Improved inference for vaccine-induced immune responses via shape-constrained methods

TL;DR

This paper introduces shape-constrained statistical methods to improve the evaluation of immune response profiles in vaccine trials, providing more reliable and reproducible comparisons with minimal tuning parameters.

Contribution

The work develops novel shape-constrained tests and estimators for immune response data, enhancing analysis accuracy and reproducibility in early-phase vaccine trials.

Findings

Shape-constrained tests outperform or match nonparametric methods.

Methods are tuning parameter free or require only one.

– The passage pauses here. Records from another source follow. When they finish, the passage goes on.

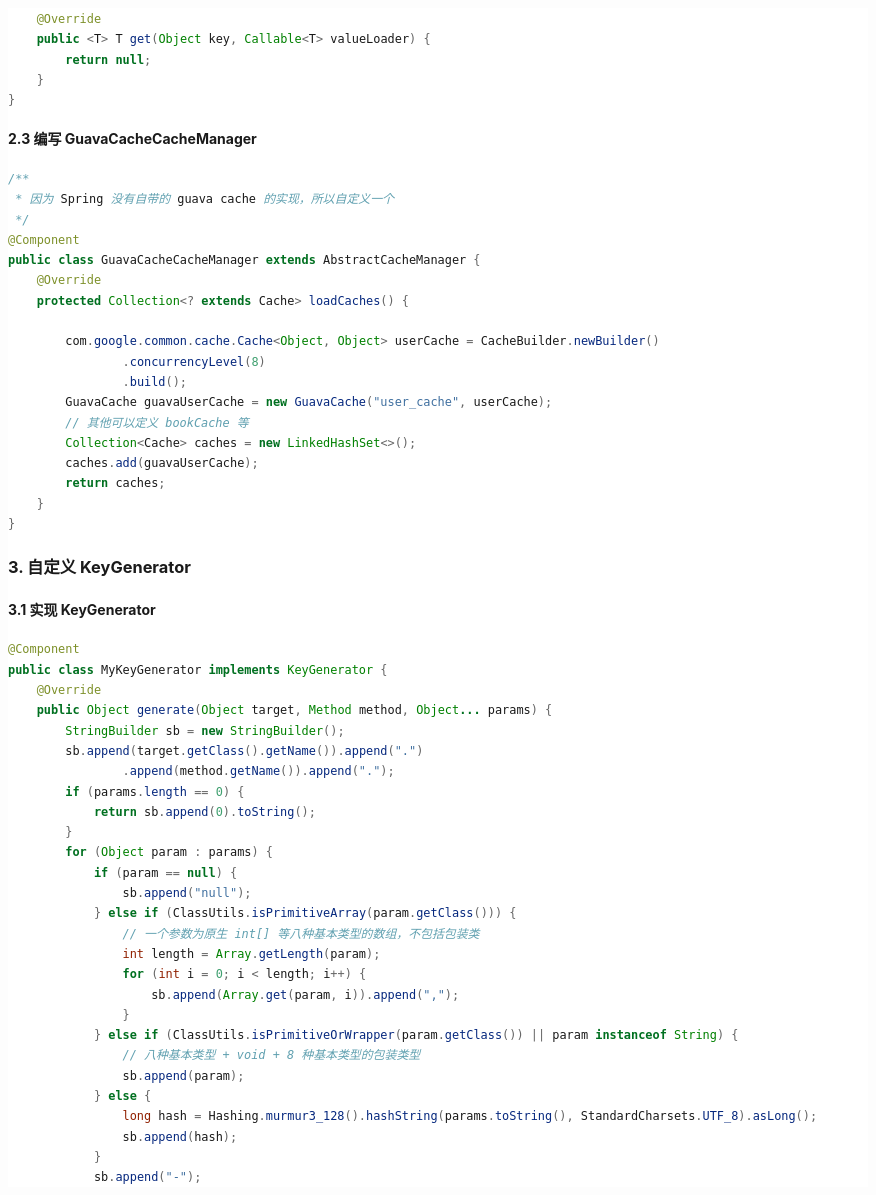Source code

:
 ```java
    @Override
    public <T> T get(Object key, Callable<T> valueLoader) {
        return null;
    }
}
```

#### 2.3 编写 GuavaCacheCacheManager

```java
/**
 * 因为 Spring 没有自带的 guava cache 的实现，所以自定义一个
 */
@Component
public class GuavaCacheCacheManager extends AbstractCacheManager {
    @Override
    protected Collection<? extends Cache> loadCaches() {

        com.google.common.cache.Cache<Object, Object> userCache = CacheBuilder.newBuilder()
                .concurrencyLevel(8)
                .build();
        GuavaCache guavaUserCache = new GuavaCache("user_cache", userCache);
        // 其他可以定义 bookCache 等
        Collection<Cache> caches = new LinkedHashSet<>();
        caches.add(guavaUserCache);
        return caches;
    }
}
```

### 3. 自定义 KeyGenerator

#### 3.1 实现 KeyGenerator

```java
@Component
public class MyKeyGenerator implements KeyGenerator {
    @Override
    public Object generate(Object target, Method method, Object... params) {
        StringBuilder sb = new StringBuilder();
        sb.append(target.getClass().getName()).append(".")
                .append(method.getName()).append(".");
        if (params.length == 0) {
            return sb.append(0).toString();
        }
        for (Object param : params) {
            if (param == null) {
                sb.append("null");
            } else if (ClassUtils.isPrimitiveArray(param.getClass())) {
                // 一个参数为原生 int[] 等八种基本类型的数组，不包括包装类
                int length = Array.getLength(param);
                for (int i = 0; i < length; i++) {
                    sb.append(Array.get(param, i)).append(",");
                }
            } else if (ClassUtils.isPrimitiveOrWrapper(param.getClass()) || param instanceof String) {
                // 八种基本类型 + void + 8 种基本类型的包装类型
                sb.append(param);
            } else {
                long hash = Hashing.murmur3_128().hashString(params.toString(), StandardCharsets.UTF_8).asLong();
                sb.append(hash);
            }
            sb.append("-");
```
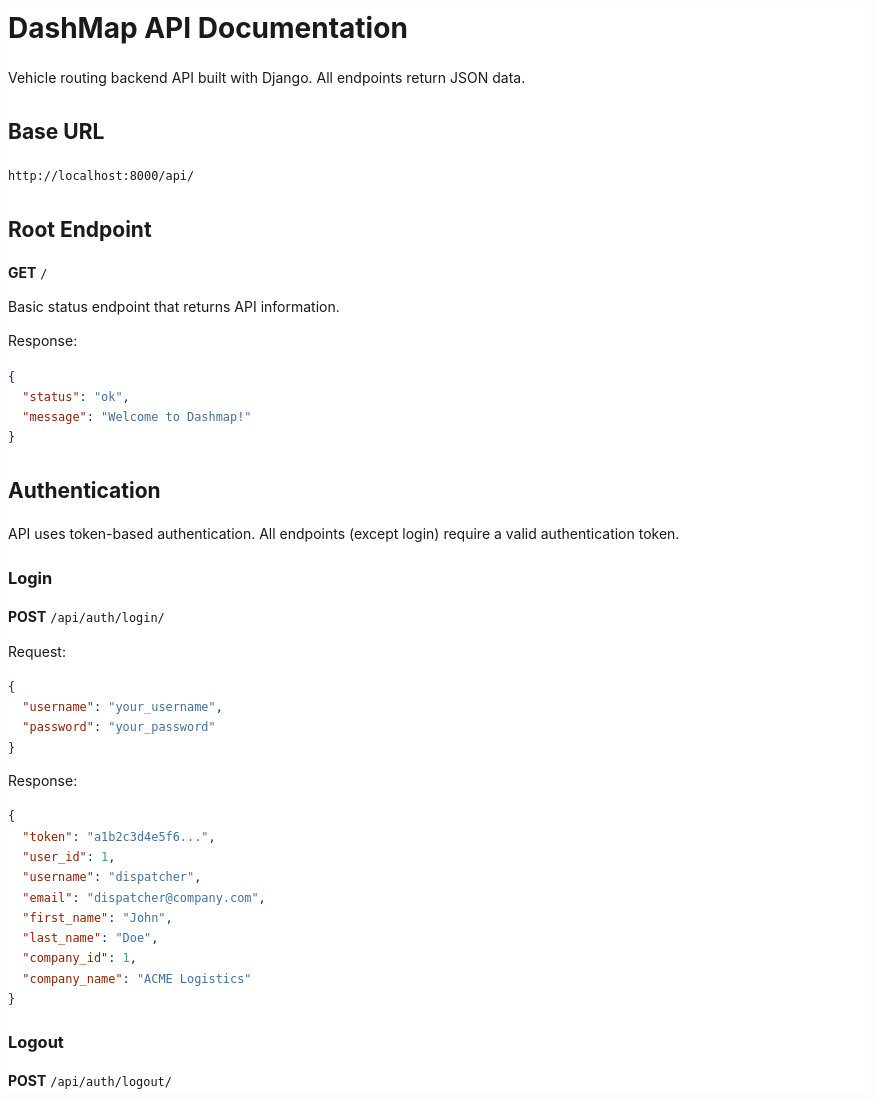 # DashMap API Documentation

Vehicle routing backend API built with Django. All endpoints return JSON data.

## Base URL
```
http://localhost:8000/api/
```

## Root Endpoint
**GET** `/`

Basic status endpoint that returns API information.

Response:
```json
{
  "status": "ok",
  "message": "Welcome to Dashmap!"
}
```

## Authentication
API uses token-based authentication. All endpoints (except login) require a valid authentication token.

### Login
**POST** `/api/auth/login/`

Request:
```json
{
  "username": "your_username",
  "password": "your_password"
}
```

Response:
```json
{
  "token": "a1b2c3d4e5f6...",
  "user_id": 1,
  "username": "dispatcher",
  "email": "dispatcher@company.com",
  "first_name": "John",
  "last_name": "Doe",
  "company_id": 1,
  "company_name": "ACME Logistics"
}
```

### Logout
**POST** `/api/auth/logout/`
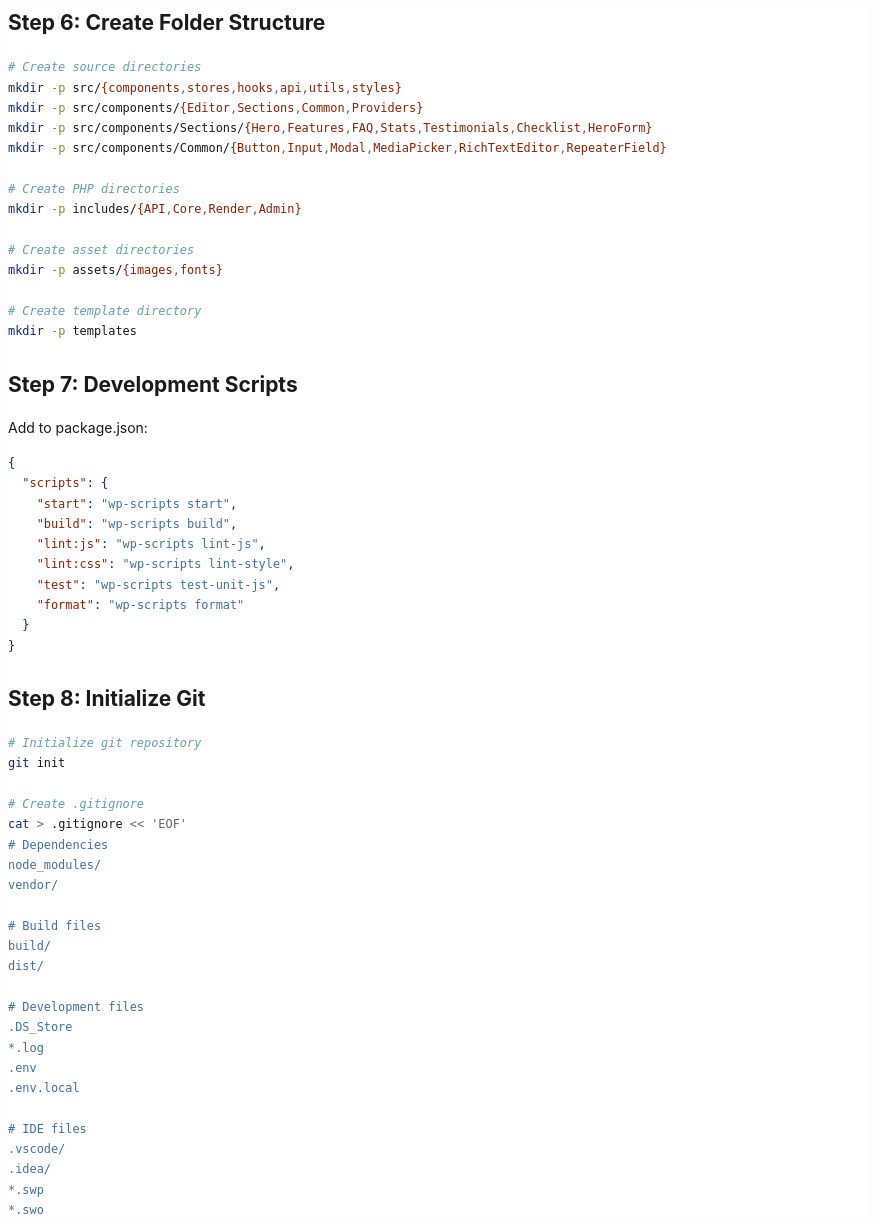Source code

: ## Step 6: Create Folder Structure

```bash
# Create source directories
mkdir -p src/{components,stores,hooks,api,utils,styles}
mkdir -p src/components/{Editor,Sections,Common,Providers}
mkdir -p src/components/Sections/{Hero,Features,FAQ,Stats,Testimonials,Checklist,HeroForm}
mkdir -p src/components/Common/{Button,Input,Modal,MediaPicker,RichTextEditor,RepeaterField}

# Create PHP directories
mkdir -p includes/{API,Core,Render,Admin}

# Create asset directories
mkdir -p assets/{images,fonts}

# Create template directory
mkdir -p templates
```

## Step 7: Development Scripts

Add to package.json:
```json
{
  "scripts": {
    "start": "wp-scripts start",
    "build": "wp-scripts build",
    "lint:js": "wp-scripts lint-js",
    "lint:css": "wp-scripts lint-style",
    "test": "wp-scripts test-unit-js",
    "format": "wp-scripts format"
  }
}
```

## Step 8: Initialize Git

```bash
# Initialize git repository
git init

# Create .gitignore
cat > .gitignore << 'EOF'
# Dependencies
node_modules/
vendor/

# Build files
build/
dist/

# Development files
.DS_Store
*.log
.env
.env.local

# IDE files
.vscode/
.idea/
*.swp
*.swo

```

Theoretical support and simulation validate the approaches.

Abstract

We study the performance of shape-constrained methods for evaluating immune response profiles from early-phase vaccine trials. The motivating problem for this work involves quantifying and comparing the IgG binding immune responses to the first and second variable loops (V1V2 region) arising in HVTN 097 and HVTN 100 HIV vaccine trials. We consider unimodal and log-concave shape-constrained methods to compare the immune profiles of the two vaccines, which is reasonable because the data support that the underlying densities of the immune responses could have these shapes. To this end, we develop novel shape-constrained tests of stochastic dominance and shape-constrained plug-in estimators of the Hellinger distance between two densities. Our techniques are either tuning parameter free, or rely on only one tuning parameter, but their performance is either better (the tests of stochastic dominance) or comparable with the nonparametric methods (the estimators of Hellinger distance). The minimal dependence on tuning parameters is especially desirable in clinical contexts where analyses must be prespecified and reproducible. Our methods are supported by theoretical results and simulation studies.